Frutto di alcune jams in casa Ulver nel 2008 ma pubblicato solo 6 anni dopo, Terrestrials è quel che si dice un prodotto della pura e semplice vanità. Lo scrivo senza malizia: due bands moderne di calibro mondiale che si incontrano, si stimano, condividono addirittura un componente (indovina chi, l'onnipresente O'Sullivan), era inevitabile che finissero per fare un disco insieme. Che poi sia stato snobbato pressochè da tutta la critica, è poco rilevante.
Anzi. In casa Sunn O))), queste potrebbero esser state prove propedeutiche alla realizzazione del loro capolavoro arty Monoliths and dimensions, che sancì una (momentanea e brillante) tregua dal drone-metal. Lo sostengono Let there be more light e Western Horn, monoliti possenti che attenuano l'impatto delle chitarre a favore di suoni stratificati, espansi (la tromba onnipresente a solcare), grevi come consueto ma che disegnano panorami sconfinati.
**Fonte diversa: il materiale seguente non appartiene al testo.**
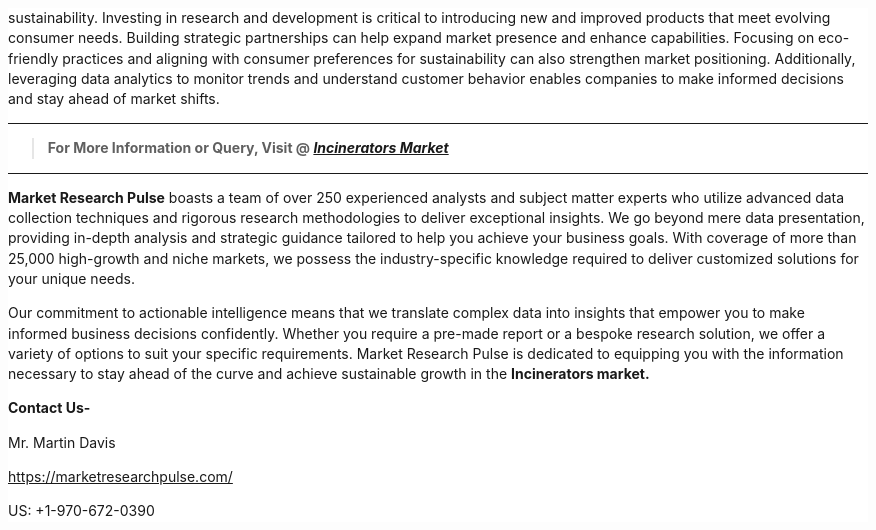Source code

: sustainability. Investing in research and development is critical to introducing new and improved products that meet evolving consumer needs. Building strategic partnerships can help expand market presence and enhance capabilities. Focusing on eco-friendly practices and aligning with consumer preferences for sustainability can also strengthen market positioning. Additionally, leveraging data analytics to monitor trends and understand customer behavior enables companies to make informed decisions and stay ahead of market shifts.</p><hr /><blockquote><p><strong>For More Information or Query, Visit @&nbsp;<em><a href="https://marketresearchpulse.com/report/143327/incinerators-market?utm_source=Linkedin&utm_medium=112">Incinerators Market</a></em></strong></p></blockquote><hr /><p><strong>Market Research Pulse</strong> boasts a team of over 250 experienced analysts and subject matter experts who utilize advanced data collection techniques and rigorous research methodologies to deliver exceptional insights. We go beyond mere data presentation, providing in-depth analysis and strategic guidance tailored to help you achieve your business goals. With coverage of more than 25,000 high-growth and niche markets, we possess the industry-specific knowledge required to deliver customized solutions for your unique needs.</p><p>Our commitment to actionable intelligence means that we translate complex data into insights that empower you to make informed business decisions confidently. Whether you require a pre-made report or a bespoke research solution, we offer a variety of options to suit your specific requirements. Market Research Pulse is dedicated to equipping you with the information necessary to stay ahead of the curve and achieve sustainable growth in the <strong>Incinerators market.</strong></p><p><strong>Contact Us-</strong></p><p>Mr. Martin Davis</p><p>https://marketresearchpulse.com/</p><p>US: +1-970-672-0390</p>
Scandinavi, direi.
Dopo esser stati più o meno a guardare, gli Ulver si prendono la loro fetta con la splendida Eternal Return, 14 minuti spezzati in due fasi; la prima ribollente calderone per chitarre lancinanti, piano elettrico e violino, la seconda drammatica e passionale, con Rygg che fa capolino con la sua voce calda e chiude in bellezza un esperimento a mio avviso un po' sottovalutato.